[Records to use]
........
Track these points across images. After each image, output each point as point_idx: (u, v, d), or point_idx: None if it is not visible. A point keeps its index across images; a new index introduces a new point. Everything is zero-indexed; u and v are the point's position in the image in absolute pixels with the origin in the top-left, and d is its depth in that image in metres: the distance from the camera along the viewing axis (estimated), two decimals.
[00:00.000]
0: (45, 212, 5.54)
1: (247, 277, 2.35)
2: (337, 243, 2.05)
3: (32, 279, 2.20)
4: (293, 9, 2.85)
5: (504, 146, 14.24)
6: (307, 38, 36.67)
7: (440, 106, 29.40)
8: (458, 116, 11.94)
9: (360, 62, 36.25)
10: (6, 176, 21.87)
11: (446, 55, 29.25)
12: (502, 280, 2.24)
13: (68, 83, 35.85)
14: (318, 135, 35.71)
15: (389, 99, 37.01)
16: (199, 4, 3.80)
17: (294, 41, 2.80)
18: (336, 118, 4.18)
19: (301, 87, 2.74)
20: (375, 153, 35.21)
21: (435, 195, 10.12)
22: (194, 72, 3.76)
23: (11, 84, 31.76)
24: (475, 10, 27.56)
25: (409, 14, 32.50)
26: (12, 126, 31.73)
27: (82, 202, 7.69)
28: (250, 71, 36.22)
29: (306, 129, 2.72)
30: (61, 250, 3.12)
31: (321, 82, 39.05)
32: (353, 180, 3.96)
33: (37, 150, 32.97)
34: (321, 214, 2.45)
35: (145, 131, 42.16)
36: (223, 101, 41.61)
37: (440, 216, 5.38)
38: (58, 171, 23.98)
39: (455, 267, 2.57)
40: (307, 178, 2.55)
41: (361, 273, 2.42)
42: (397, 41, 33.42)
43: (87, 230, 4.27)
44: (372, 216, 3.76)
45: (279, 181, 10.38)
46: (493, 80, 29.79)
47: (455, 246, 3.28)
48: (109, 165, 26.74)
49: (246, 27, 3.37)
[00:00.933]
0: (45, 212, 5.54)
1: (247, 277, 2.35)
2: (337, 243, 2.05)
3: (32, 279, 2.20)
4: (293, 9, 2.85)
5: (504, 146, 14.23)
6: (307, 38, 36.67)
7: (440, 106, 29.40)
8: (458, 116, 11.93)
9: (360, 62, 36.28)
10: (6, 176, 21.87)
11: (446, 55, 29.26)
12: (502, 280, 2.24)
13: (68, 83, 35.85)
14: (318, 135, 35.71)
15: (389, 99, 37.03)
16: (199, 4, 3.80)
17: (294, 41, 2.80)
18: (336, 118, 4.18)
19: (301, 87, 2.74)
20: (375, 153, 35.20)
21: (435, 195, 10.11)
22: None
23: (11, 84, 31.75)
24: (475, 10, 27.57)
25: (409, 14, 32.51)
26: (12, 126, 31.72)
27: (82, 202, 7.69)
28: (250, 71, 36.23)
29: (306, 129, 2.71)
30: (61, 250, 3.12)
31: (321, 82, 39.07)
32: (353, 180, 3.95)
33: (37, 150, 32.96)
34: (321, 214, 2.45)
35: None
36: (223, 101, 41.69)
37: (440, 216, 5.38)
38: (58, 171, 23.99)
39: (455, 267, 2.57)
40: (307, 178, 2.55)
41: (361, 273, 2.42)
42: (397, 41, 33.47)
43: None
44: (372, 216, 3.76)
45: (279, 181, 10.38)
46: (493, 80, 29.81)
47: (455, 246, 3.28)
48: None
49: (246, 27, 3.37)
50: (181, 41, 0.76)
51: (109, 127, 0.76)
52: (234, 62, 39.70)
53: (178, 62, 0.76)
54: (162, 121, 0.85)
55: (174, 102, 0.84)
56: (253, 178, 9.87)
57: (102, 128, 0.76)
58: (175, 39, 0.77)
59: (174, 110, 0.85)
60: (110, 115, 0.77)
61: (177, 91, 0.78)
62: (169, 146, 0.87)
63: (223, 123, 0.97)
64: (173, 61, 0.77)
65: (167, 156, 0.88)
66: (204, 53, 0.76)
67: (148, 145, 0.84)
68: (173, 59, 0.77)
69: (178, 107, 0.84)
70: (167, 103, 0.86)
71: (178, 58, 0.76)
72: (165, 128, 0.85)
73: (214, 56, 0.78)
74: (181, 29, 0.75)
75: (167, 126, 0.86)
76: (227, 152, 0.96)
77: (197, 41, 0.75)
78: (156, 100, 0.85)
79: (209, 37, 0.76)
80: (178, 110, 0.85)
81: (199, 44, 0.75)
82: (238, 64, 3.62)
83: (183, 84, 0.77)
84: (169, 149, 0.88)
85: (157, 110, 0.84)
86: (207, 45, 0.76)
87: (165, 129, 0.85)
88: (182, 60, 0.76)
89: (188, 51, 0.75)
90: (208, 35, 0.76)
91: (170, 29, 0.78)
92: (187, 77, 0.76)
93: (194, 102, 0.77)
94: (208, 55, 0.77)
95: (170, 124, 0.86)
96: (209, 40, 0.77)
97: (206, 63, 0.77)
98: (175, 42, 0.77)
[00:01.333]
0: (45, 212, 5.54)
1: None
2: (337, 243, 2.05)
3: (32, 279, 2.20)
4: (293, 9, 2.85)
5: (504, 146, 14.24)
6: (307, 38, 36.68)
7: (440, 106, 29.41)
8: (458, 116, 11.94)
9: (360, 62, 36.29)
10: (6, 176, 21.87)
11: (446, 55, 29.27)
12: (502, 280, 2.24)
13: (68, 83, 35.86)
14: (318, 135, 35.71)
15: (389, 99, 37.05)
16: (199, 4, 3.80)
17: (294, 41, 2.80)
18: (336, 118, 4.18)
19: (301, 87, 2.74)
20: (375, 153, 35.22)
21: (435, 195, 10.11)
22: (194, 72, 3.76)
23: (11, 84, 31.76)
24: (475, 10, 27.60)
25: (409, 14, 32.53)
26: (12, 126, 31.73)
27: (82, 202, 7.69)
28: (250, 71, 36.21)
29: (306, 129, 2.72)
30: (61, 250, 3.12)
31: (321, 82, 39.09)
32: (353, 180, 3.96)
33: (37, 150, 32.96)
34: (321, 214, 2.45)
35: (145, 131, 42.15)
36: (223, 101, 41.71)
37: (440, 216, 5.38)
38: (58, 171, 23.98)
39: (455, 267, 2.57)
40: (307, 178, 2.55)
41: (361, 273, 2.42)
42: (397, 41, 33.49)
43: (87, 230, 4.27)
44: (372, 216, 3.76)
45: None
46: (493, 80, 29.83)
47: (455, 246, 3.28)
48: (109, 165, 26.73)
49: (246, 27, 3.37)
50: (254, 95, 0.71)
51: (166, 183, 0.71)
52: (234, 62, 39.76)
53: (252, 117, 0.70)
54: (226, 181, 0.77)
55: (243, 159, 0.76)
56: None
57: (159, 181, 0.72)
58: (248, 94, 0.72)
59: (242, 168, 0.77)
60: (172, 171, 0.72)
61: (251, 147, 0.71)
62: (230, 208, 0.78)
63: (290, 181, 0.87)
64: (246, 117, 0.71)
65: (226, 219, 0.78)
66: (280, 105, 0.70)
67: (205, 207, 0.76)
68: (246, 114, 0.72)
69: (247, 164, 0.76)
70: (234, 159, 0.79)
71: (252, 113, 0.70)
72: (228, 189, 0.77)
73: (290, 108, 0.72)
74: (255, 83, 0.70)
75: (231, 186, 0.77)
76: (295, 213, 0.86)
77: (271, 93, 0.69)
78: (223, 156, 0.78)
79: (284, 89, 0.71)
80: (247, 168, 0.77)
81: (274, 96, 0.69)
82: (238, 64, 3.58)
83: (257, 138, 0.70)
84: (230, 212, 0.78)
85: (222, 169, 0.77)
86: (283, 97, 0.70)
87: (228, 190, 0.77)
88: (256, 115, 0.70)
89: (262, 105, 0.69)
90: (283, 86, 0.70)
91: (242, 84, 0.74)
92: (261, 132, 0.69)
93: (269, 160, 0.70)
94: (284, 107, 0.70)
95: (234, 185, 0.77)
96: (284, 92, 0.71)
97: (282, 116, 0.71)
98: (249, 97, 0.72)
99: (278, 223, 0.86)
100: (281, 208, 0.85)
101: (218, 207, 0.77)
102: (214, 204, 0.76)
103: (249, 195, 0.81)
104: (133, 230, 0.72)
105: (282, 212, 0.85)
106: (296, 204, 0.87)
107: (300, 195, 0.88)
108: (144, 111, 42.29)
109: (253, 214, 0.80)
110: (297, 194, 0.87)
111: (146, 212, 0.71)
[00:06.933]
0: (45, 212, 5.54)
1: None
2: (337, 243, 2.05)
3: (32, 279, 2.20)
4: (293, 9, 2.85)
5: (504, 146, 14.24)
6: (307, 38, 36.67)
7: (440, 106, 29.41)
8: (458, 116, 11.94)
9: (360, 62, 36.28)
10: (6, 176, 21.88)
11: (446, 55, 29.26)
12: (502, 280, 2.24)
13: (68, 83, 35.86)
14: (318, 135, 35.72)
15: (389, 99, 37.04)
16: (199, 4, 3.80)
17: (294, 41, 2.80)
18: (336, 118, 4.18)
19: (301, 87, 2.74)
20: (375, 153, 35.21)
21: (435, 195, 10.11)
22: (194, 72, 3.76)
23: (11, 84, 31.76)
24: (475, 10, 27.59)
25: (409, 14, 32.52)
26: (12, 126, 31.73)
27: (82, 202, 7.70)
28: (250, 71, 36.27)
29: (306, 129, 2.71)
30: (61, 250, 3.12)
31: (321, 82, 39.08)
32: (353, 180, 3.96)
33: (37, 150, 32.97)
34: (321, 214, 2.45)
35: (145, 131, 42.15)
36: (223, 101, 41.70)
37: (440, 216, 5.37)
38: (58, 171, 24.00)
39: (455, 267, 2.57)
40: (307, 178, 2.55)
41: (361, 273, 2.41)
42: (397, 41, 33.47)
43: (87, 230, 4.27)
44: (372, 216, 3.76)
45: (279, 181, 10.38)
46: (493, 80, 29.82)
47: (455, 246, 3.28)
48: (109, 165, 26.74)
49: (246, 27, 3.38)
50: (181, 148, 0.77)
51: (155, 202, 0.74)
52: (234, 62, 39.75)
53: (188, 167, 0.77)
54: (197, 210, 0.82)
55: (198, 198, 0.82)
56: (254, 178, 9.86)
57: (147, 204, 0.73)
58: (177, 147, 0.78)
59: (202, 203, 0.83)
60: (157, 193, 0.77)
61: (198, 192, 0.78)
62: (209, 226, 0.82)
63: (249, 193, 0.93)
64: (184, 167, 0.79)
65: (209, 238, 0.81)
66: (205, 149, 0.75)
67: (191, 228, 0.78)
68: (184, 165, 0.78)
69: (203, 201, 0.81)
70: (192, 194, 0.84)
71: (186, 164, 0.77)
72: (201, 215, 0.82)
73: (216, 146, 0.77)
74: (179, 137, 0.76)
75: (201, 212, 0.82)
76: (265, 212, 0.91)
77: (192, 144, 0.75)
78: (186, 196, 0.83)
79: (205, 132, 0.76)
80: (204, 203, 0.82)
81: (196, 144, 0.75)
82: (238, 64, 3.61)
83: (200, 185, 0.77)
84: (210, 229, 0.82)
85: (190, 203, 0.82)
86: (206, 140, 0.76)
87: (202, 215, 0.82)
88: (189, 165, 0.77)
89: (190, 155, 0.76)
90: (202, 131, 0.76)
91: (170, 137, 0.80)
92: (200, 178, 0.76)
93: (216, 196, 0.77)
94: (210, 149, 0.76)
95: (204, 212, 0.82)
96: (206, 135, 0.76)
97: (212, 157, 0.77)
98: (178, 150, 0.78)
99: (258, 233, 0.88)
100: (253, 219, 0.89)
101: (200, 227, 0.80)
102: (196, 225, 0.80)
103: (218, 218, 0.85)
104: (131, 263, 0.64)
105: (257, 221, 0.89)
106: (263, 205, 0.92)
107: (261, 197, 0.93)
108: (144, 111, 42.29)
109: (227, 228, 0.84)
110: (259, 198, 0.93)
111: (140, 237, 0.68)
........
[Task to carry out] From the listing above, the lines starting with the one that has "93: (194, 102, 0.77)" and running through the one that has "98: (175, 42, 0.77)" should be copied exactly, ends included.

[Response]
93: (194, 102, 0.77)
94: (208, 55, 0.77)
95: (170, 124, 0.86)
96: (209, 40, 0.77)
97: (206, 63, 0.77)
98: (175, 42, 0.77)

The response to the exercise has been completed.